Sub-topic challenge– Proposals are being sought for the development of future guidance and consideration of the background factors described above. The descriptive physical model of impact strength change effect on the pipeline’s actual technical state needs to be investigated. The objective of this sub-topic is to determine the next steps after an operator determines the mechanical properties of the steel line pipe and or pipeline fittings are insufficient. Issues to specifically be considered when developing and demonstrating new non-destructive evaluation methods can/should include:
Proposals may consider the following attributes:
1. The variation of mechanical properties resulting from changes in the operational parameters. Long-term operating conditions in corroded pipe may lead to the degradation of stress and strain resistance capacity of the material and an increasing sensitivity to stress concentrators and defects.
2. The material steel rolling/manufacturing processes, chemical composition, any heat treatment for fittings, and strength.
3. The magnitude of critical brittle temperature, which is the temperature where the nature of a material’s fracture changes from ductile to brittle. This temperature is determined by fracture energy. It is determined by the energy used for fracture. Impact strength value is the figure of this energy.
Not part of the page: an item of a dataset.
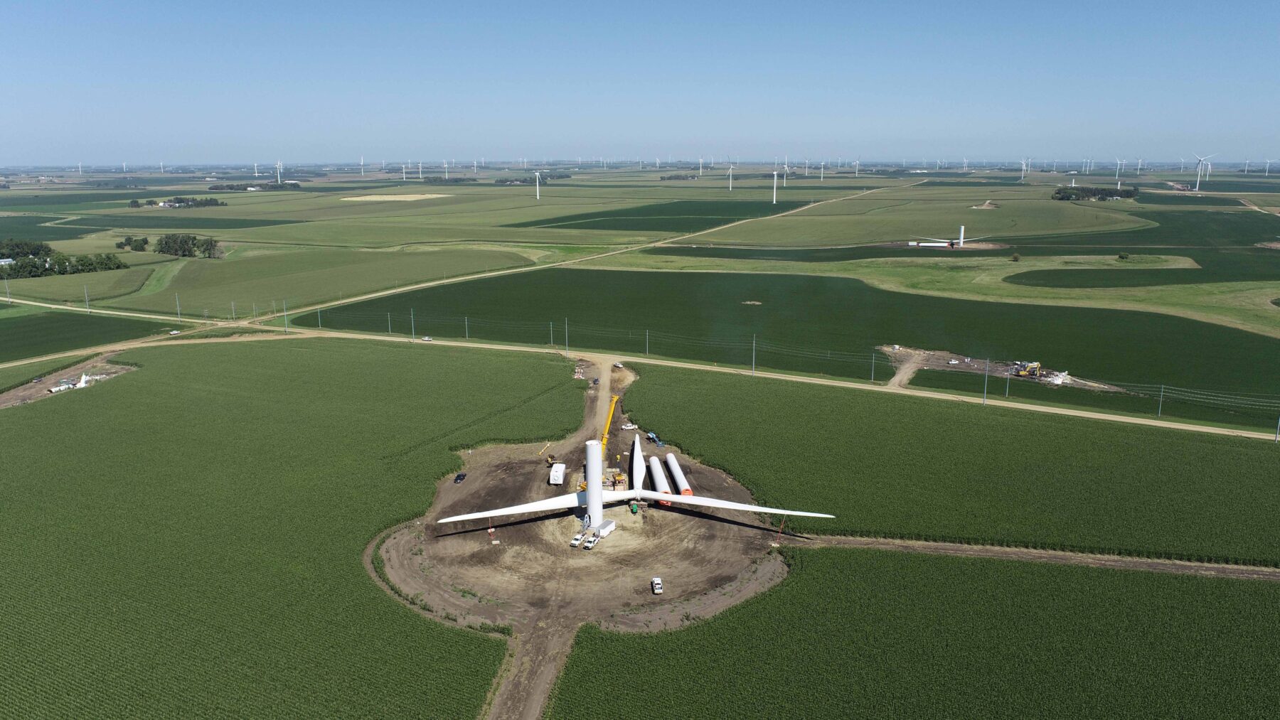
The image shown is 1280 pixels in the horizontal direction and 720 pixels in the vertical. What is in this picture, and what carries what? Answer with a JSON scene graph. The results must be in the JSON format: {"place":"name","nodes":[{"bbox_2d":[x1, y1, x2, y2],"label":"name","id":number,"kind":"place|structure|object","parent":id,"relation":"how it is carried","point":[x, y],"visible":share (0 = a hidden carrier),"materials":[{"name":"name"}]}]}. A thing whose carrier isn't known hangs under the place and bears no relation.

The reduction of impact strength could cause an increase of cold shortness temperature to the range of operation temperature of pipeline steels.
Expected Phase I Outcomes:
A successful Phase I will demonstrate, through mathematical models and scientific analysis, a determination as to whether hardness is a valid indicator of remaining strength for pipe and or pipeline fittings.
Expected Phase II Outcomes:
Phase II will include the validation and testing of potential models that predict the remaining strength of pipe and or pipeline fittings based on hardness or other properties.